**Page text**
--- --- ---
The <picture> element enables providing multiple sizes along with "hints" (metadata that describes the screen size and resolution the image is best suited for), and the browser will choose the most appropriate image for each device, ensuring that a user will download an image size appropriate for the device they are using. Using <picture> along with max-width removes the need for sizing images with media queries. It enables targeting images with different aspect ratios to different viewport sizes.

You can also art direct images used at different sizes, thus providing a different crop or completely different image to different screen sizes.

You can find a detailed guide to Responsive Images in the Learn HTML section here on MDN.

Responsive typography

Responsive typography describes changing font sizes within media queries or using viewport units to reflect lesser or greater amounts of screen real estate.

Using media queries for responsive typography

In this example, we want to set our level 1 heading to be 4rem, meaning it will be four times our base font size. That's a really large heading! We only want this jumbo heading on larger screen sizes, therefore we first create a smaller heading then use media queries to overwrite it with the larger size if we know that the user has a screen size of at least 1200px.

css

html {
  font-size: 1em;
}

h1 {
  font-size: 2rem;
}

@media (min-width: 1200px) {
  h1 {
    font-size: 4rem;
  }
}

We have edited our responsive grid example above to also include responsive type using the method outlined. You can see how the heading switches sizes as the layout goes to the two column version.

On mobile the heading is smaller:

A stacked layout with a small heading size.

On desktop, however, we see the larger heading size:

A two column layout with a large heading.

Note: See this example in action: example, source code.

As this approach to typography shows, you do not need to restrict media queries to only changing the layout of the page. They can be used to tweak any element to make it more usable or attractive at alternate screen sizes.

Using viewport units for responsive typography

Viewport units vw can also be used to enable responsive typography, without the need for setting breakpoints with media queries. 1vw is equal to one percent of the viewport width, meaning that if you set your font size using vw, it will always relate to the size of the viewport.

css

h1 {
  font-size: 6vw;
}

The problem with doing the above is that the user loses the ability to zoom any text set using the vw unit, as that text is always related to the size of the viewport. Therefore you should never set text using viewport units alone.

There is a solution, and it involves using calc(). If you add the vw unit to a value set using a fixed size such as ems or rems then the text will still be zoomable. Essentially, the vw unit adds on top of that zoomed value:

css

h1 {
  font-size: calc(1.5rem + 3vw);
}

This means that we only need to specify the font size for the heading once, rather than set it up for mobile and redefine it in the media queries. The font then gradually increases as you increase the size of the viewport.

Note: See an example of this in action: example, source code.

The viewport meta tag

If you look at the HTML source of a responsive page, you will usually see the following <meta> tag in the <head> of the document.
--- --- ---
**What you will do**
From the responsive design text:
1. At what minimum screen width does the level 1 heading switch to 4rem?
2. What is 1vw equal to?
3. Which CSS function keeps text sized with vw zoomable?
Answer using only the responsive design text.

**Data shown**
--- --- ---
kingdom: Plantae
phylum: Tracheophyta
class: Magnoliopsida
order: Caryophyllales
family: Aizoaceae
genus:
--- --- ---
**Solution for this problem**
1. 1200px
2. One percent of the viewport width
3. calc()